Voor de duidelijkheid: dat SBIG camera’s beter zouden zijn dan die van Starlight Xpress is klinklare onzin. Ik kan geen Starlight Xpress camera bedenken die het aflegt tegen een gelijkgeprijsde Amerikaanse camera. Er zijn voorbeelden te over van mensen die uitstekende resultaten behalen met Starlight Xpress camera’s. Wie kent niet de voortreffelijke resultaten van ‘onze’ Ole Nielsen (www.ngc7000.org)? De website van Wolfgang Promper, www.astro-pics.com, is ook een aanrader! Wel is het zo dat SBIG en FLI ook instrumenten aanbieden in een marktsegment boven dat van Starlight Xpress.
CONCLUSIE
Van een talentvol leraar, die zelfs met de allersimpelste zielen de gestelde leerdoelen weet te behalen, zegt men in Oost-Groningen: “Hij kan koeien leren fietsten”. Dit is precies wat Ron Wodaski met dit boek lijkt te beogen. Hij schrijft als het ware een gedetailleerd recept voor geslaagde astrofoto’s.
Een oneerbiedige samenvatting van het doel van dit boek zou kunnen zijn: “Neem een slordige vijftienduizend Dollar, koop de aangegeven apparatuur, volg de instructies in dit boek nauwkeurig op en zelfs een cow(boy) is in staat om geslaagde astrofoto’s te maken met een CCD camera, zonder zelf te hoeven nadenken.”
Dat neemt niet weg dat de meer algemene gedeelten van de tekst bijzonder waardevol zijn geweest voor mijn eigen leerproces.
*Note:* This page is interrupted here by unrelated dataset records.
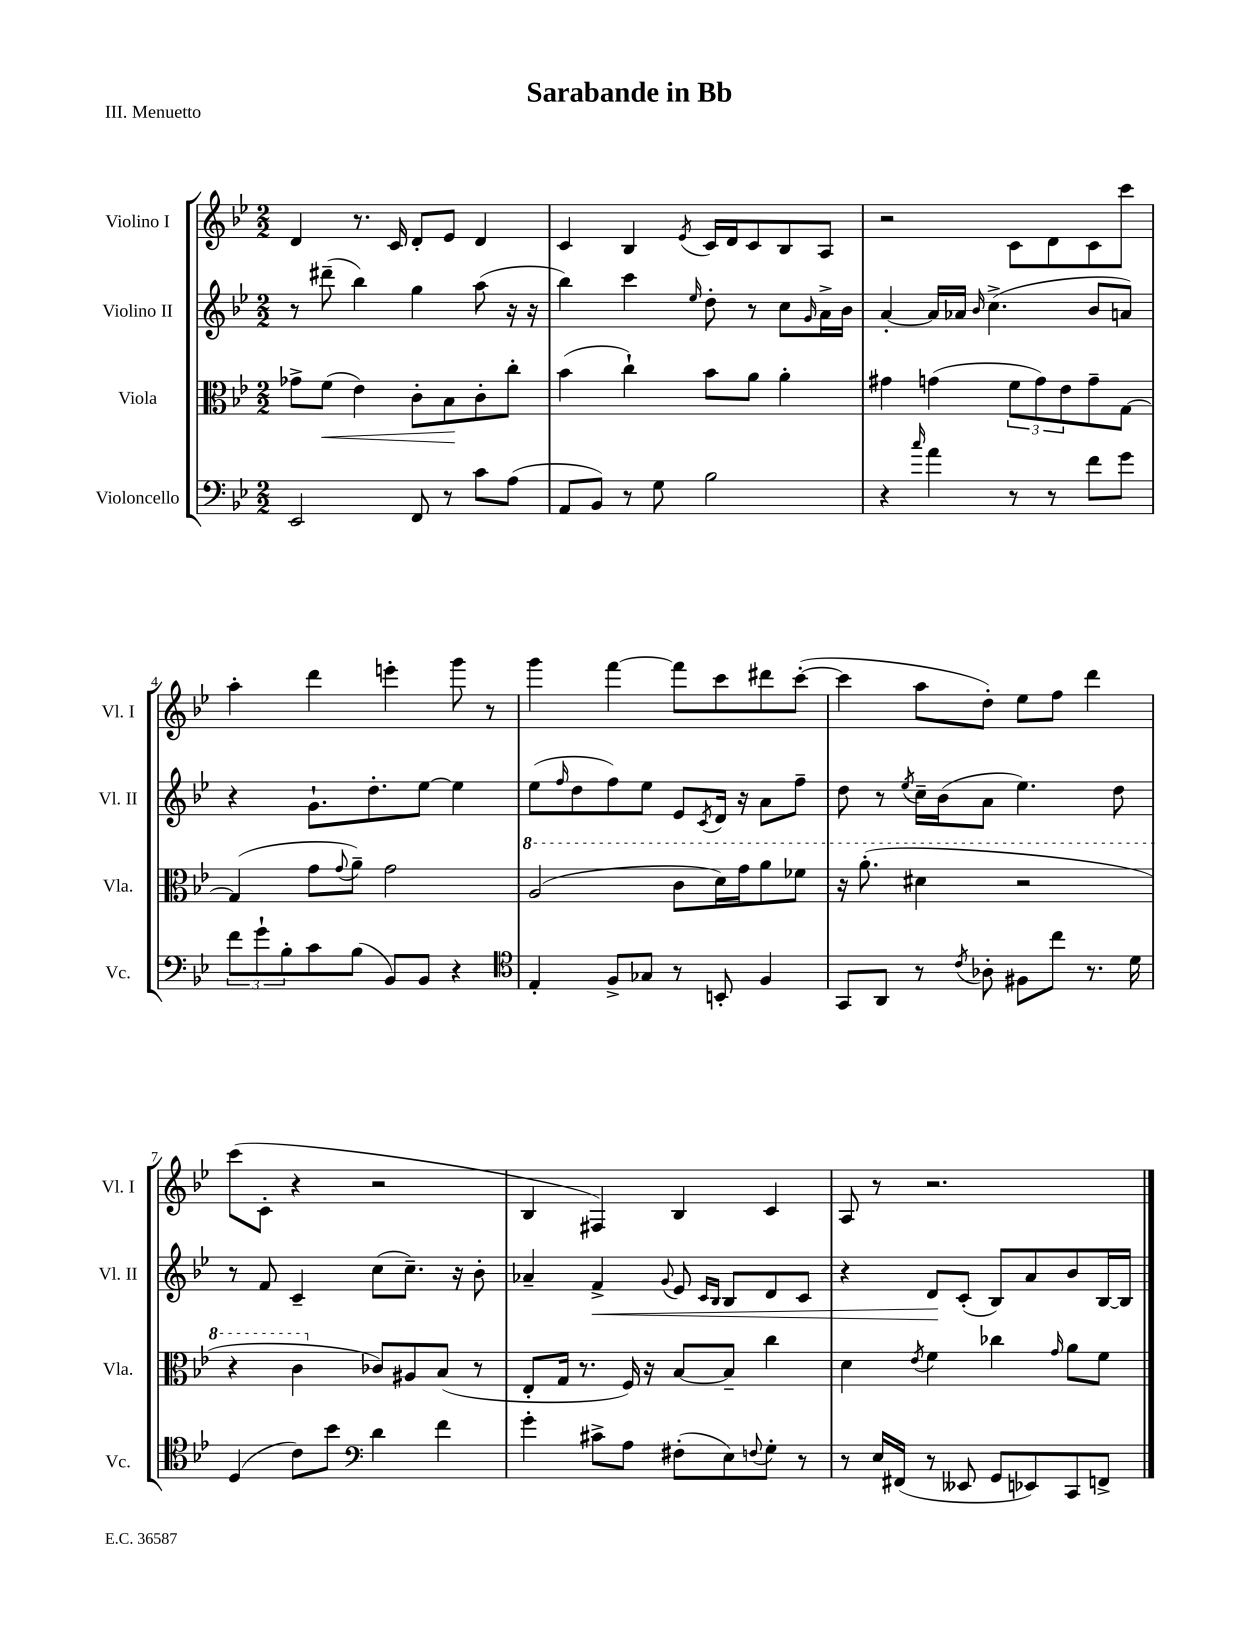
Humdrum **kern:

**kern	**kern	**kern	**kern
*staff4	*staff3	*staff2	*staff1
*clefF4	*clefC3	*clefG2	*clefG2
*k[b-e-]	*k[b-e-]	*k[b-e-]	*k[b-e-]
*M2/2	*M2/2	*M2/2	*M2/2
2EE-/	8g-^\L	8r	4d/
.	(8f\J	(8ddd#~\	.
.	4e-\)	4bb-\)	8.r
.	.	.	16c/
8FF/	8c'\L	4gg\	8d'/L
8r	8B-\	.	8e-/J
8c\L	8c'\	(8aa\	4d/
(8A\J	8cc'\J	16r	.
.	.	16r	.
=	=	=	=
8AA/L	(4b-\	4bb-\)	4c/
8BB-/J)	.	.	.
8r	4cc`\)	4ccc\	4B-/
8G\	.	.	.
.	.	16qqee-/	8qe-/
2B-\	8b-\L	8dd'\	16c/LL
.	.	.	16d/J
.	8a\J	8r	8c/
.	4a'\	8cc\L	8B-/
.	.	16qqg/	.
.	.	16a^\L	8A/J
.	.	16b-\JJ	.
=	=	=	=
4r	4g#\	[4a'/	2r
16qqcc/	.	.	.
4a\	(4g\	16a/]LL	.
.	.	16a-/JJ	.
.	.	16qqb-/	.
.	.	(4.cc^\	.
8r	12f\L	.	8c\L
.	12g\)	.	.
8r	.	.	8d\
.	12e-\	.	.
8f\L	8g~\	8b-/L	8c\
8g\J	[8G\J	8a/J)	8ccc\J
=	=	=	=
12f\L	(4G/]	4r	4aa'\
12g`\	.	.	.
12B-'\	.	.	.
8c\	8g\L	8.g`\L	4ddd\
.	8qqg/	.	.
(8B-\J	8a~\J)	.	.
.	.	8.dd'\	.
8BB-/L)	2g\	.	4eee'\
8BB-/J	.	[8ee-\J	.
4r	.	4ee-\]	8ggg\
.	.	.	8r
=	=	=	=
*clefC4	*	*	*
4E-'/	(2a/	(8ee-\L	4ggg\
.	.	16qqff/	.
.	.	8dd\	.
8F^/L	.	8ff\)	[4fff\
8G-/J	.	8ee-\J	.
8r	8cc\L	8e-/L	8fff\]L
.	.	8qc/	.
8BB'/	16dd\L)	16d/Jk	8ccc\
.	16gg\J	16r	.
4F/	8aa\	8a\L	8ddd#\
.	8ff-\J	8ff~\J	([8ccc'\J
=	=	=	=
8GG/L	16r	8dd\	4ccc\]
.	(8.aa'\	.	.
8AA/J	.	8r	.
.	.	8qee-/	.
8r	4dd#\	16cc~\LL	8aa\L
.	.	(16b-\J	.
8qc/	.	.	.
8A-'\	.	8a\J	8dd'\J)
8F#\L	2r	4.ee-\)	8ee-\L
8cc\J	.	.	8ff\J
8.r	.	.	4ddd\
.	.	8dd\	.
16d\	.	.	.
=	=	=	=
(4D/	4r	8r	(8ccc\L
.	.	8f/	8c'\J
8c\L)	4cc\	4c~/	4r
8b-\J	.	.	.
*clefF4	*	*	*
4d\	8c-/L)	(8cc\L	2r
.	8A#/	8.cc~\J)	.
4f\	(8B-/J	.	.
.	.	16r	.
.	8r	8b-'\	.
=	=	=	=
4g'\	8E-'/L	4a-~/	4B-/
.	16G/Jk	.	.
.	8.r	.	.
8c#^\L	.	4f^/	4F#/)
8A\J	16F/)	.	.
.	16r	.	.
.	.	8qqg/	.
(8F#'\L	[8B-/L	8e-/	4B-/
.	.	16qqc/LL	.
.	.	16qqB-/JJ	.
8E-\)	8B-~/]J	8B-/L	.
8qqF/	.	.	.
8G'\J	4cc\	8d/	4c/
8r	.	8c/J	.
=	=	=	=
8r	4d\	4r	8A/
16E-/LL	.	.	8r
(16FF#/JJ	.	.	.
.	8qe-/	.	.
8r	4f\	8d/L	2.r
8EE--/	.	(8c'/J	.
8GG/L	4cc-\	8B-/L)	.
8EE-/)	.	8a/	.
.	16qqg/	.	.
8CC/	8a\L	8b-/	.
8FF^/J	8f\J	[16B-/L	.
.	.	16B-/]JJ	.
==	==	==	==
*-	*-	*-	*-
Daarom vond ik de negenendertig Euro (tweedehands, inclusief verzendkosten uit België) die ik voor dit boek heb betaald geen weggegooid geld.
[1] Het zwakste punt blijft mijn portemonnee
[2] Het overlopen van lading van een overbelichte pixel in een aangrenzende pixel, wat resulteert in een soort lelijke pieken boven en onder felle sterren. De Kodak CCD’s zijn ook leverbaar in een anti-blooming (ABG) variant, maar dat gaat ten koste van de gevoeligheid.